##### Supplied data #####

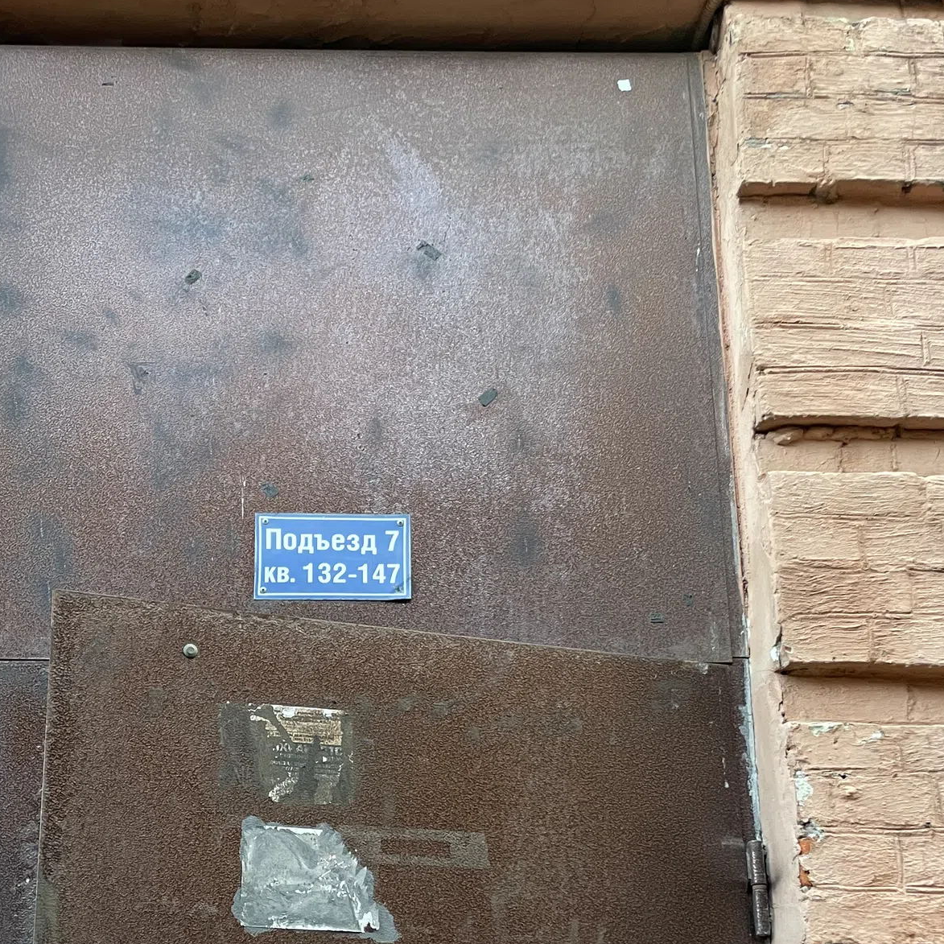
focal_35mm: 47
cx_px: 333
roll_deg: -0.7
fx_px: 1450
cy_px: 800
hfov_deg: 35.8
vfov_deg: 34.6
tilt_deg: +15.4
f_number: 1.6
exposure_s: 1/78
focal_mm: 4.2
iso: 125
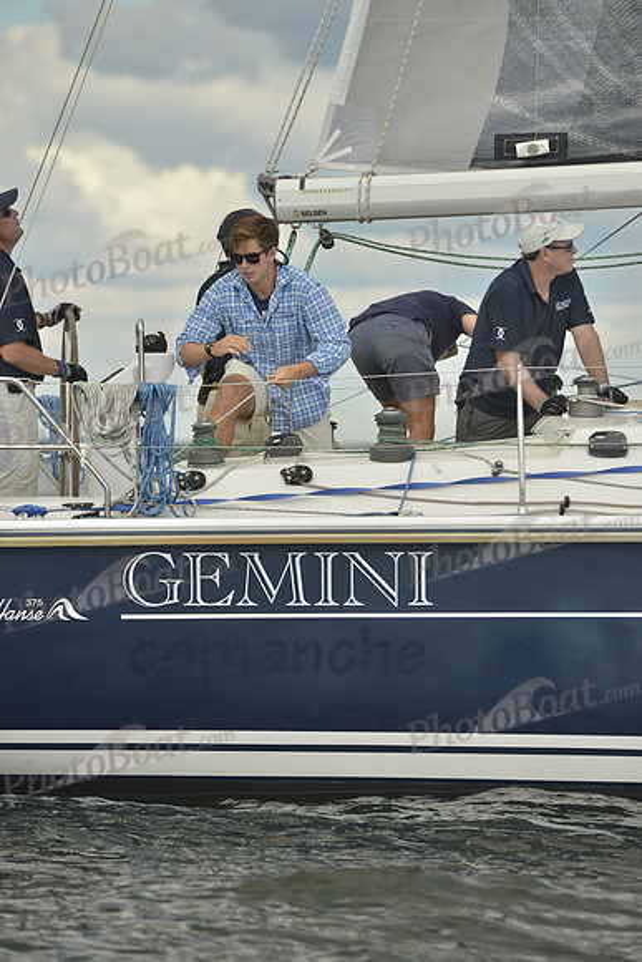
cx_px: 321
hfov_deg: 6.9
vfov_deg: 10.3
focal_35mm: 200
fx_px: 5346
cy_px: 481
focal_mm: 200
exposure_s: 1/1000
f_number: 5.6
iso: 200
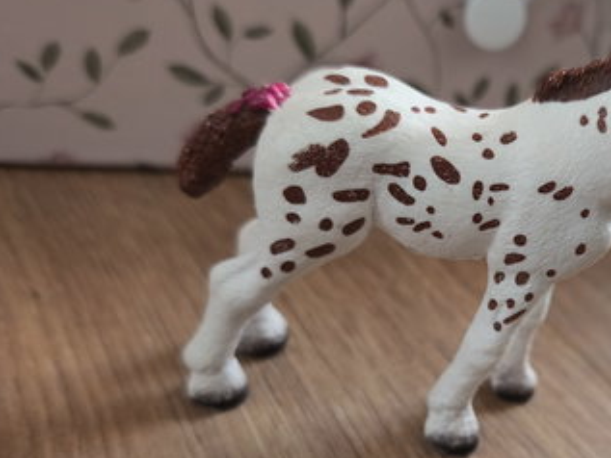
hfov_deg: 40.1
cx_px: 499
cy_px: 299
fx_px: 795
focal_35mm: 45
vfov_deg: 32.0
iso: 640
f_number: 1.6
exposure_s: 1/50
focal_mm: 6.57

#####

The problem: An exact copy is needed of every line from the line containing "focal_35mm: 200" to the last line of the records; pictures stay out of it.

Exercise answer:
focal_35mm: 200
fx_px: 5346
cy_px: 481
focal_mm: 200
exposure_s: 1/1000
f_number: 5.6
iso: 200
hfov_deg: 40.1
cx_px: 499
cy_px: 299
fx_px: 795
focal_35mm: 45
vfov_deg: 32.0
iso: 640
f_number: 1.6
exposure_s: 1/50
focal_mm: 6.57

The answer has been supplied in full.